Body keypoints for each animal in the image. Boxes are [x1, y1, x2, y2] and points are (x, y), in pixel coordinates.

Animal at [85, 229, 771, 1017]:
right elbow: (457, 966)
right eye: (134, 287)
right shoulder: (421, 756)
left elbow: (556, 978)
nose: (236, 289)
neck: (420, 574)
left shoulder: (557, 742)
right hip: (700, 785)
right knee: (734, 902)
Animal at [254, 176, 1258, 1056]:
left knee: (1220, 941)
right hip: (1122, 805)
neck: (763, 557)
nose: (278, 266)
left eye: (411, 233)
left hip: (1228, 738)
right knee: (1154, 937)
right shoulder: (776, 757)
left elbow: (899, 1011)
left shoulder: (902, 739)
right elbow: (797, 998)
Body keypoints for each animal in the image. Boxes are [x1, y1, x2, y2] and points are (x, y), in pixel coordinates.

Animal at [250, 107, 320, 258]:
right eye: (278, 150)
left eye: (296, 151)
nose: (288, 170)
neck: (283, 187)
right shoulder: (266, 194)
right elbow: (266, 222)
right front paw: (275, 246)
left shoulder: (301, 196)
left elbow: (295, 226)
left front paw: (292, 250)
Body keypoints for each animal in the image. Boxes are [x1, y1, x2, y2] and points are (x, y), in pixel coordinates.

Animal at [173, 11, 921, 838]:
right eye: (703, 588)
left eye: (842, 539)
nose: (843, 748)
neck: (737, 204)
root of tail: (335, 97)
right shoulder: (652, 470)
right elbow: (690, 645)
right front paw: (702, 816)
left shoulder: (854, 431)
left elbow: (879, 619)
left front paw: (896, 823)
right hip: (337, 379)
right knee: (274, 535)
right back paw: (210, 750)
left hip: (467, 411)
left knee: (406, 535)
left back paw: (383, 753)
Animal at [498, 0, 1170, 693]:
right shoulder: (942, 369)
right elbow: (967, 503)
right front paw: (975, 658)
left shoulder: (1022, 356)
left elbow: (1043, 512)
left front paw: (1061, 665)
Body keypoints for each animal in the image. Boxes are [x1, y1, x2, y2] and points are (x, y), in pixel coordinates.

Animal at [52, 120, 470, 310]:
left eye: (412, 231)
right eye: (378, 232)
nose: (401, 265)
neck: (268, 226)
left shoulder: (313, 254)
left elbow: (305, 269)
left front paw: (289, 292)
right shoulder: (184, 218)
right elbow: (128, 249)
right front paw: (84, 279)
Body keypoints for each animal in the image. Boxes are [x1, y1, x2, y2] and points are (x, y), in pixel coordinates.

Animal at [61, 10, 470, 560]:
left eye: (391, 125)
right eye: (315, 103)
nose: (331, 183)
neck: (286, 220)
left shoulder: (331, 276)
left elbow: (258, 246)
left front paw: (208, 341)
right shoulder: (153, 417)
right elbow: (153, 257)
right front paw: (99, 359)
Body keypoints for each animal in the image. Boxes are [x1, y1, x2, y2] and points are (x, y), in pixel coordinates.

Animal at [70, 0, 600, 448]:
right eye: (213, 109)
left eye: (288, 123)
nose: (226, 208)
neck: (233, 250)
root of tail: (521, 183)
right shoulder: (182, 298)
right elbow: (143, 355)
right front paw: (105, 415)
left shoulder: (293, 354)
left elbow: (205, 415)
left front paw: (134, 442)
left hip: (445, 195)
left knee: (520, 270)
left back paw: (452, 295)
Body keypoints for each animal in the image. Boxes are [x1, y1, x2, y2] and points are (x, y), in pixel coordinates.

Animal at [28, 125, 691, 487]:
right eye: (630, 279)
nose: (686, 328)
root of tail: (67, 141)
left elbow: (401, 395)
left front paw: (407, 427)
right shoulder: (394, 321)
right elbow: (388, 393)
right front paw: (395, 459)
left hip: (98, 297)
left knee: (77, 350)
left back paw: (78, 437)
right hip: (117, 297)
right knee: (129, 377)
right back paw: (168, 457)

★ ★ ★ ★ ★

Exercise instructions:
Please set down the material above once more, word for word.

Solution for this exercise:
Body keypoints for each animal in the image. Boxes are [x1, y1, x2, y2] and points are (x, y), in pixel coordinates.

Animal at [85, 229, 771, 1017]:
right elbow: (457, 966)
right eye: (134, 287)
right shoulder: (421, 756)
left elbow: (556, 978)
nose: (236, 289)
neck: (420, 574)
left shoulder: (557, 742)
right hip: (700, 785)
right knee: (734, 902)
Animal at [254, 176, 1258, 1056]:
left knee: (1220, 941)
right hip: (1122, 805)
neck: (763, 557)
nose: (278, 266)
left eye: (411, 233)
left hip: (1228, 738)
right knee: (1154, 937)
right shoulder: (776, 757)
left elbow: (899, 1011)
left shoulder: (902, 739)
right elbow: (797, 998)
Body keypoints for each animal in the image. Boxes are [x1, y1, x2, y2] and points are (x, y), in pixel coordinates.

Animal at [250, 107, 320, 258]:
right eye: (278, 150)
left eye: (296, 151)
nose: (288, 170)
neck: (283, 187)
right shoulder: (266, 194)
right elbow: (266, 222)
right front paw: (275, 246)
left shoulder: (301, 196)
left elbow: (295, 226)
left front paw: (292, 250)
Body keypoints for each animal in the image. Boxes are [x1, y1, x2, y2] and points are (x, y), in pixel coordinates.

Animal at [173, 11, 921, 838]:
right eye: (703, 588)
left eye: (842, 539)
nose: (843, 748)
neck: (737, 204)
root of tail: (335, 97)
right shoulder: (652, 470)
right elbow: (690, 645)
right front paw: (702, 816)
left shoulder: (854, 431)
left elbow: (879, 619)
left front paw: (896, 823)
right hip: (337, 379)
right knee: (274, 535)
right back paw: (210, 750)
left hip: (467, 411)
left knee: (406, 535)
left back paw: (383, 753)
Animal at [498, 0, 1170, 693]:
right shoulder: (942, 369)
right elbow: (967, 503)
right front paw: (975, 658)
left shoulder: (1022, 356)
left elbow: (1043, 512)
left front paw: (1061, 665)
Body keypoints for each animal in the image. Boxes are [x1, y1, x2, y2] and points are (x, y), in pixel coordinates.

Animal at [52, 120, 470, 310]:
left eye: (412, 231)
right eye: (378, 232)
nose: (401, 265)
neck: (268, 226)
left shoulder: (313, 254)
left elbow: (305, 269)
left front paw: (289, 292)
right shoulder: (184, 218)
right elbow: (128, 249)
right front paw: (84, 279)
Body keypoints for each animal in the image. Boxes are [x1, y1, x2, y2] and points are (x, y), in pixel coordinates.

Animal at [61, 10, 470, 560]:
left eye: (391, 125)
right eye: (315, 103)
nose: (331, 183)
neck: (286, 220)
left shoulder: (331, 276)
left elbow: (258, 246)
left front paw: (208, 341)
right shoulder: (153, 417)
right elbow: (153, 257)
right front paw: (99, 359)
Body keypoints for each animal in the image. Boxes are [x1, y1, x2, y2] and points are (x, y), in pixel coordinates.

Animal at [70, 0, 600, 448]:
right eye: (213, 109)
left eye: (288, 123)
nose: (226, 208)
neck: (233, 250)
root of tail: (521, 183)
right shoulder: (182, 298)
right elbow: (143, 355)
right front paw: (105, 415)
left shoulder: (293, 354)
left elbow: (205, 415)
left front paw: (134, 442)
left hip: (445, 195)
left knee: (520, 270)
left back paw: (452, 295)
Body keypoints for each animal in the image. Boxes are [x1, y1, x2, y2] and points are (x, y), in pixel coordinates.

Animal at [28, 125, 691, 487]:
right eye: (630, 279)
nose: (686, 328)
root of tail: (67, 141)
left elbow: (401, 395)
left front paw: (407, 427)
right shoulder: (394, 321)
right elbow: (388, 393)
right front paw: (395, 459)
left hip: (98, 297)
left knee: (77, 350)
left back paw: (78, 437)
right hip: (117, 297)
right knee: (129, 377)
right back paw: (168, 457)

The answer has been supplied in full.